Copy every line from the records below that carries the word "body".

**Task input:**
- - - -
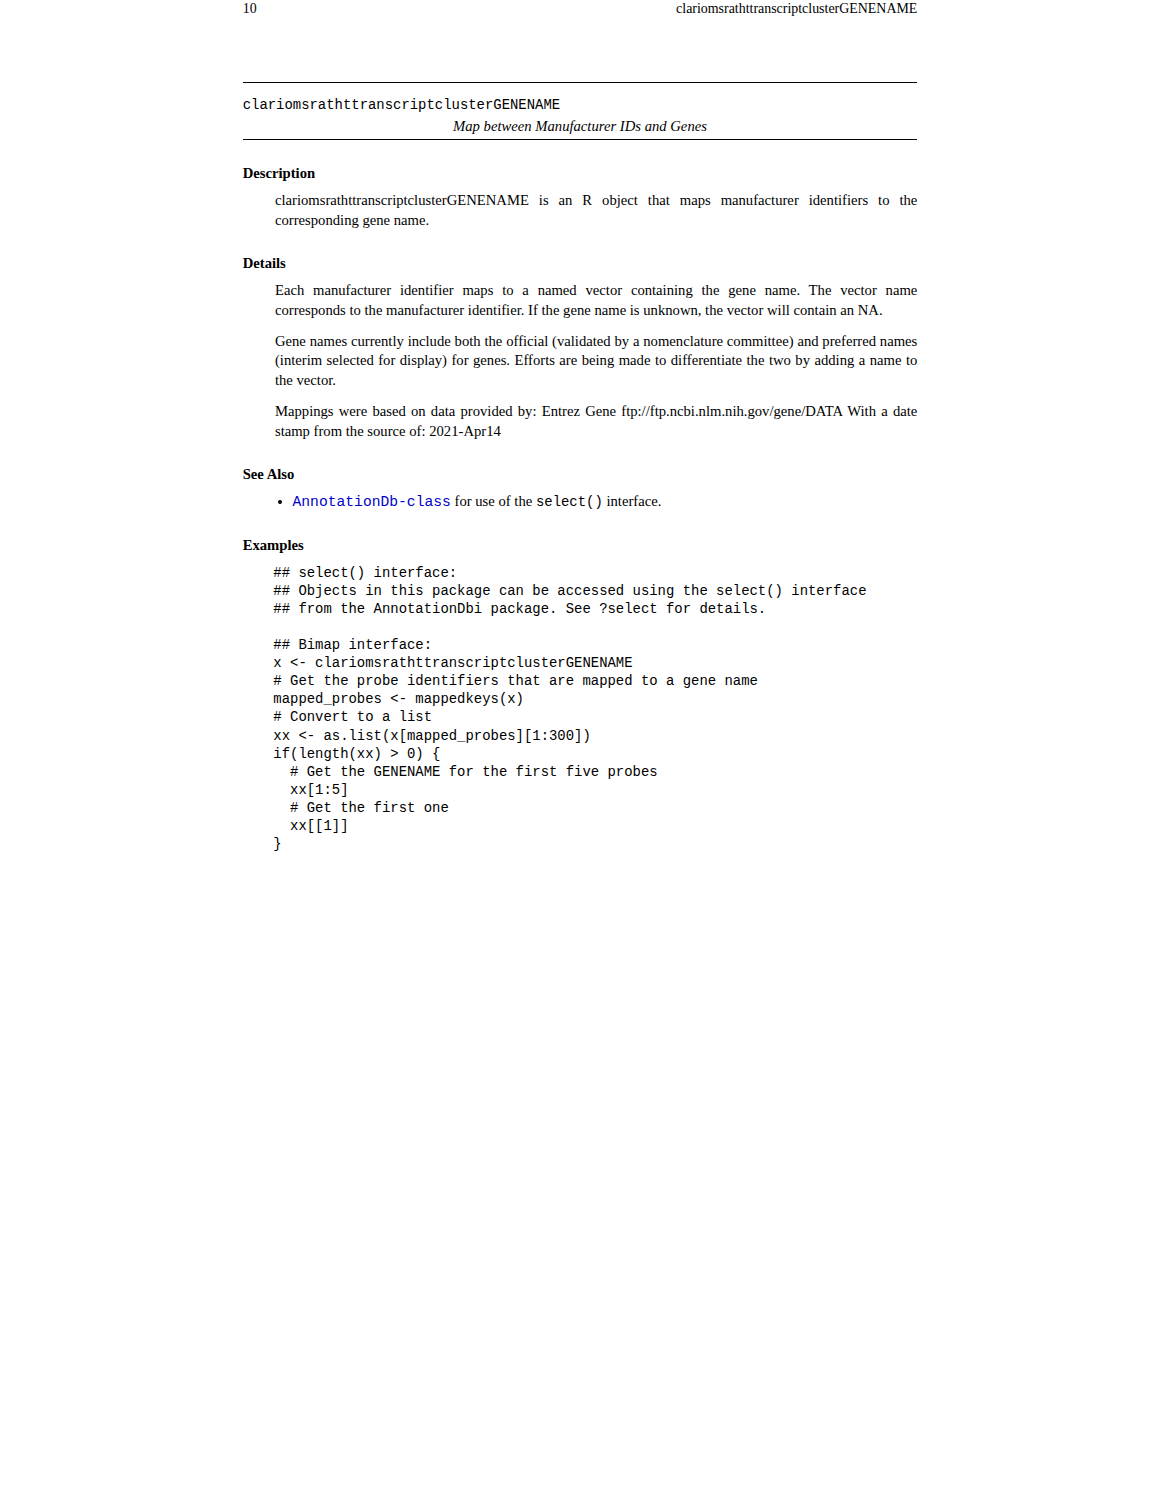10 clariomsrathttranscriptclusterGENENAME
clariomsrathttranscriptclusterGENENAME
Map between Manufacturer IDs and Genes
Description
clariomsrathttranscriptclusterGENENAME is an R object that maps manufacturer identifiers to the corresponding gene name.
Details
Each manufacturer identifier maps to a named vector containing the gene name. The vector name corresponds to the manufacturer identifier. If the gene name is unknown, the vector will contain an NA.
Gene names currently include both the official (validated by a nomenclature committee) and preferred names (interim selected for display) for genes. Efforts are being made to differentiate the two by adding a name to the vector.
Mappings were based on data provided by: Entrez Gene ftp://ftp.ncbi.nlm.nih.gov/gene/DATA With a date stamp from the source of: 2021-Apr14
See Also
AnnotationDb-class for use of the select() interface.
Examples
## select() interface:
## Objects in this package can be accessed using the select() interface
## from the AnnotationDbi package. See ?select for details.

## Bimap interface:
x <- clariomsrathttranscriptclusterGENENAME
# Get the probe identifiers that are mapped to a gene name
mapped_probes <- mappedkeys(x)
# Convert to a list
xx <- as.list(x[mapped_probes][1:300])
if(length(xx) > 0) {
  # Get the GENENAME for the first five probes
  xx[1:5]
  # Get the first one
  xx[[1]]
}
- - - -
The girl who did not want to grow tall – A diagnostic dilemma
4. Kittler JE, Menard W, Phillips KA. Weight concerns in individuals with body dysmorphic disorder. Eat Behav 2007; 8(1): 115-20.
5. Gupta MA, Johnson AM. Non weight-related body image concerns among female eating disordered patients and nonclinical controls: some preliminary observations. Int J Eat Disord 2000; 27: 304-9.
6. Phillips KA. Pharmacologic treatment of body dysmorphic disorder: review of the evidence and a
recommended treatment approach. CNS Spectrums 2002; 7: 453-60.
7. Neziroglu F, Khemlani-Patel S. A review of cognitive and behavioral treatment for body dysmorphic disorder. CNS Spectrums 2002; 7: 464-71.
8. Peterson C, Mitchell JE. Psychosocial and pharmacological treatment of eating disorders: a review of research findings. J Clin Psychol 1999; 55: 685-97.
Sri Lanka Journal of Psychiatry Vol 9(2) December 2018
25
- - - -
**Response:**
4. Kittler JE, Menard W, Phillips KA. Weight concerns in individuals with body dysmorphic disorder. Eat Behav 2007; 8(1): 115-20.
5. Gupta MA, Johnson AM. Non weight-related body image concerns among female eating disordered patients and nonclinical controls: some preliminary observations. Int J Eat Disord 2000; 27: 304-9.
6. Phillips KA. Pharmacologic treatment of body dysmorphic disorder: review of the evidence and a
7. Neziroglu F, Khemlani-Patel S. A review of cognitive and behavioral treatment for body dysmorphic disorder. CNS Spectrums 2002; 7: 464-71.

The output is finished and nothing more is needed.